As the ship shuddered through initial propulsion and then leveled into the smooth hum of flight, it hit me that I wasn’t ready for the end of the adventure. Even without knowing what would happen next, I wanted to hold on to the moment. I didn’t want to let go of the warmth of her against me and the softness of her body that fit perfectly against mine.

I didn’t know what would happen once we were free of this ship, free of the Zagrath, and back with our people. But I knew I wanted to remain exactly where I was for as long as the universe would allow it.

The propulsion smoothed. The thunder settled into a steady murmur.

After a moment, Skye shifted, keeping her voice barely a breath. “What do we do now?”

I opened my mouth to answer her, but a siren split the air. Skye went rigid, and I tightened my arm around her.

I pressed my lips to her hair and said nothing, because I had no answer to give her. I didn’t know what the alarm meant. I didn’t know if we’d been tracked down, if something had gone haywire aboard, or if the ship was being hailed or boarded.
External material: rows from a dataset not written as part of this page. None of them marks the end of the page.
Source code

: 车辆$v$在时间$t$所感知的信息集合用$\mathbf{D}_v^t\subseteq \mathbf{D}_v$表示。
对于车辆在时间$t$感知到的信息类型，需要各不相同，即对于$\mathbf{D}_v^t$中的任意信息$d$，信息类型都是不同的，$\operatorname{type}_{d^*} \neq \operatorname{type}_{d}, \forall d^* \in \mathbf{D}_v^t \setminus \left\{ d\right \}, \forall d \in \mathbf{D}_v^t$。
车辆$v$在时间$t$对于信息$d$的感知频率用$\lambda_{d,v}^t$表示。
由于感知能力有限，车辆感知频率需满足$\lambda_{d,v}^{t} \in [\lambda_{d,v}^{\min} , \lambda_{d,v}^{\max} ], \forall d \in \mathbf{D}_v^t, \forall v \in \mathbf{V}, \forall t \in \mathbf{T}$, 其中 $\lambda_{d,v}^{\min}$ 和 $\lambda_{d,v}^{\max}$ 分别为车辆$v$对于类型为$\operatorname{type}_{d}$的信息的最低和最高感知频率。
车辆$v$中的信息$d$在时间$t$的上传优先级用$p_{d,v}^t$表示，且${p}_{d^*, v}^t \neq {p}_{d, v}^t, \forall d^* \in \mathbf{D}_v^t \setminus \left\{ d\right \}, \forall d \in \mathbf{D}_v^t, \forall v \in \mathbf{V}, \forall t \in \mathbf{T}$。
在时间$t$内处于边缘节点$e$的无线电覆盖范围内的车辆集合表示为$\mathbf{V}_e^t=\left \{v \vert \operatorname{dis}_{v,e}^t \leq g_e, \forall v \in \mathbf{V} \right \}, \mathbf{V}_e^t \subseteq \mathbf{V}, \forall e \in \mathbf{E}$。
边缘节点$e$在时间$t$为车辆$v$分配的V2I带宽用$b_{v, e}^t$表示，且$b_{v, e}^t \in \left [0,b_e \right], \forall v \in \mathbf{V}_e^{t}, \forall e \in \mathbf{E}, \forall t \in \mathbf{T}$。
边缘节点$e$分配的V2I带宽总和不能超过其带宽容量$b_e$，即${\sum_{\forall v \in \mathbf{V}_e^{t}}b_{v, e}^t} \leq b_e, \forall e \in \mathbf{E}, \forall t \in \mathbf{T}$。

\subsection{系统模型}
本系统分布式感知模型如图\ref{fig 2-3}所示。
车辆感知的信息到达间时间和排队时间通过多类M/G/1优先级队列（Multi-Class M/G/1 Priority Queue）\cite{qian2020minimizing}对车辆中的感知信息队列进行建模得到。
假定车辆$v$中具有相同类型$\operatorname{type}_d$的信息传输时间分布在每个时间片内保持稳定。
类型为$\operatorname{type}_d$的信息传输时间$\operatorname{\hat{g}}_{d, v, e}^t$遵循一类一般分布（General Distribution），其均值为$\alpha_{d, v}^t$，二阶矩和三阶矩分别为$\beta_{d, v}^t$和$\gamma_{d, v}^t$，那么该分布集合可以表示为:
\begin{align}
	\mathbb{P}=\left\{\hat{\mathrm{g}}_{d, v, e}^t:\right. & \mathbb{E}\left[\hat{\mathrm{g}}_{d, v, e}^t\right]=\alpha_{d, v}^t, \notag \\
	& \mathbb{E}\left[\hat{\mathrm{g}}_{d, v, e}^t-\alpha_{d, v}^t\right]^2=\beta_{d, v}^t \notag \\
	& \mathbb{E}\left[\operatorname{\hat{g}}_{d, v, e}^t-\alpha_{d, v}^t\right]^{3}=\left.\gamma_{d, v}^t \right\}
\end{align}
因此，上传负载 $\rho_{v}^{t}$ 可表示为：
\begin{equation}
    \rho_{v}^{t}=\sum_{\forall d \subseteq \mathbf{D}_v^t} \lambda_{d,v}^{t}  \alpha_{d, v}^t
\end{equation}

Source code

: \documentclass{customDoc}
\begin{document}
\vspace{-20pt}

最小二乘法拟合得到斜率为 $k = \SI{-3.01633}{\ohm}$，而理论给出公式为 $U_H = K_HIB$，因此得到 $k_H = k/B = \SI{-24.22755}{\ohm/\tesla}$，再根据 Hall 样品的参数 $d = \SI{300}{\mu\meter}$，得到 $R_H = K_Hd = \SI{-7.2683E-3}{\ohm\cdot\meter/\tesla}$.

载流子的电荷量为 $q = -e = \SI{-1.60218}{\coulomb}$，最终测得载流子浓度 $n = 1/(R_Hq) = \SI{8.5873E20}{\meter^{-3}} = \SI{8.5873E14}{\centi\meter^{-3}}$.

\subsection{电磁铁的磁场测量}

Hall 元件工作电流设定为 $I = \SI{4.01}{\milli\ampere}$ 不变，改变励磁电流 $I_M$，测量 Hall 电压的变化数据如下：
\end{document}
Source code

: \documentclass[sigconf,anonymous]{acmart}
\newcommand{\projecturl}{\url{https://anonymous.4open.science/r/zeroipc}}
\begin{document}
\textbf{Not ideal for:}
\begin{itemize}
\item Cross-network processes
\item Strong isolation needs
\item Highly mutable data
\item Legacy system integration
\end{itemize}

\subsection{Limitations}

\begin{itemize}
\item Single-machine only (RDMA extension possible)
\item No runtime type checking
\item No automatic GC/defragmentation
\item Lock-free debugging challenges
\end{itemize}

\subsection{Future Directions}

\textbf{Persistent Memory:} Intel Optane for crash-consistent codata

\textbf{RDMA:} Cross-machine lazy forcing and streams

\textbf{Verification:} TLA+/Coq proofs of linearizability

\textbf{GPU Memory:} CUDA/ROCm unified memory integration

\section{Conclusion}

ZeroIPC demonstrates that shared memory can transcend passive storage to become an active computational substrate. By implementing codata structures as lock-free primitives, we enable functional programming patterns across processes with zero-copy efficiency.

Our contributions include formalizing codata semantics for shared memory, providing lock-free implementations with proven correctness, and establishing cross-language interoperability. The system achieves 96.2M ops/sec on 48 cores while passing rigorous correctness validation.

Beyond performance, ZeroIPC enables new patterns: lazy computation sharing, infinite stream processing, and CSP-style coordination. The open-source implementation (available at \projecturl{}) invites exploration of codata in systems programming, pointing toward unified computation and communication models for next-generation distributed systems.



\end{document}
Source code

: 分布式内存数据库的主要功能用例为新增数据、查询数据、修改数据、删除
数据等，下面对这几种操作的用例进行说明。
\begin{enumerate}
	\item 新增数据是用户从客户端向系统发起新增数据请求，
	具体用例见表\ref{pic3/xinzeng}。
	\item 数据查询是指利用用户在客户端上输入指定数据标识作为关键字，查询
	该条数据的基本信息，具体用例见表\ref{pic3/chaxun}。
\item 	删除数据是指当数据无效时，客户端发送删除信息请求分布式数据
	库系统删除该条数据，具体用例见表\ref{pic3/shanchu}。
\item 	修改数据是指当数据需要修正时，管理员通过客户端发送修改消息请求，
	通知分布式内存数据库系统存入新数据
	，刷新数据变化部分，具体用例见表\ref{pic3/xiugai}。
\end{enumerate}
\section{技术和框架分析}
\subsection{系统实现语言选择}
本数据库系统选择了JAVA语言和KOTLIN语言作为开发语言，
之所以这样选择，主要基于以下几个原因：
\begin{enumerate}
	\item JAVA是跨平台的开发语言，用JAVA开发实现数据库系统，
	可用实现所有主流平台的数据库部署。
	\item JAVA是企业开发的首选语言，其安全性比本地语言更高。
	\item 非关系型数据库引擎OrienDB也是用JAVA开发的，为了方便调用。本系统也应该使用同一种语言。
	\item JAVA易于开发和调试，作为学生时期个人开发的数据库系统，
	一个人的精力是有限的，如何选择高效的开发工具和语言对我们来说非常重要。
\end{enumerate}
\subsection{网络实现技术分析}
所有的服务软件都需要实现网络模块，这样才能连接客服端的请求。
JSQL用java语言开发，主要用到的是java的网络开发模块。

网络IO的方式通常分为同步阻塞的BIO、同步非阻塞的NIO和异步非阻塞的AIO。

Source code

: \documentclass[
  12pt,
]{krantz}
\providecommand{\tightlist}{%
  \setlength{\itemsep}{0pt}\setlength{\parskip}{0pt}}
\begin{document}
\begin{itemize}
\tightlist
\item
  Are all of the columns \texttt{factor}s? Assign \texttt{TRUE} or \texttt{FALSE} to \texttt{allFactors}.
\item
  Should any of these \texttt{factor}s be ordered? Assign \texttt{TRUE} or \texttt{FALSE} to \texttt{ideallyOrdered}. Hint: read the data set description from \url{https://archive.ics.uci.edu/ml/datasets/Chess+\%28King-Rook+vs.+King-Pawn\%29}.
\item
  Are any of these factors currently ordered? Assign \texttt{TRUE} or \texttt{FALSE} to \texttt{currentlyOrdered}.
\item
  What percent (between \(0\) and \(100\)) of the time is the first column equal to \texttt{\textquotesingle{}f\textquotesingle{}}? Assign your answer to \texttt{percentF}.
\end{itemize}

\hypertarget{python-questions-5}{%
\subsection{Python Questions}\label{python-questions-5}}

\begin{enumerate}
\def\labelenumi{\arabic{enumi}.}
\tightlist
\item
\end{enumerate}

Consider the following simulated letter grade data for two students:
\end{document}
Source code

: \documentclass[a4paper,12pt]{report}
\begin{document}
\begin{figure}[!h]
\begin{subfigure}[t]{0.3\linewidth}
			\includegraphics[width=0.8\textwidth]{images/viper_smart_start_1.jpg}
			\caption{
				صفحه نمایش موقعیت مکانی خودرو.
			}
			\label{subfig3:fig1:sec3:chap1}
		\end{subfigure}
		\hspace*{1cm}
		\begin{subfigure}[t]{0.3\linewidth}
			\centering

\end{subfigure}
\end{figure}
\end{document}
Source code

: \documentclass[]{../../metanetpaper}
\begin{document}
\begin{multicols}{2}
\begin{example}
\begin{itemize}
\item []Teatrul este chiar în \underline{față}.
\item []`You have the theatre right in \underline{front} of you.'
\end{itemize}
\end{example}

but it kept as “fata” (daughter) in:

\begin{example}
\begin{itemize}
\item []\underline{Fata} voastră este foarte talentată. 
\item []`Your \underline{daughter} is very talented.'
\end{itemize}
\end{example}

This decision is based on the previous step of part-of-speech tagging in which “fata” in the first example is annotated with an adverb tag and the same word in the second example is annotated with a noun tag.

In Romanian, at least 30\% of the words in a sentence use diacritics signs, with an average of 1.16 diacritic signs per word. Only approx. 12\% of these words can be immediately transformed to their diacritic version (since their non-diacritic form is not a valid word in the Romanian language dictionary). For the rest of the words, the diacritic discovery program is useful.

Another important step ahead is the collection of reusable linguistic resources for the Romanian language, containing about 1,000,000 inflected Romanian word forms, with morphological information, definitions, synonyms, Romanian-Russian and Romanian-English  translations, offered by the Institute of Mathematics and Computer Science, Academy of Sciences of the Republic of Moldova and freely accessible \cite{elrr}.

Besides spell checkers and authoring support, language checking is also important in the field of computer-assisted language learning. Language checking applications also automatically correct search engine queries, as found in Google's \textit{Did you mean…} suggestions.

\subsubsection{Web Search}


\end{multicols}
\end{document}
I only knew that something had gone wrong.

Chapter

Forty

Skye

The siren screamed through the hull, and I stood in the dark with my back pressed against shelving that was digging into my shoulder blades and tried to think clearly. Kolt was a wall of stillness beside me, but I could feel the tension running through him like a live wire.

Then he said, low and close to my ear, “I think we’re reversing course.”

The floor shifted under us as he said it. It was a subtle change in the vibration's intensity and the pull of the vessel, but he was right. We were going back.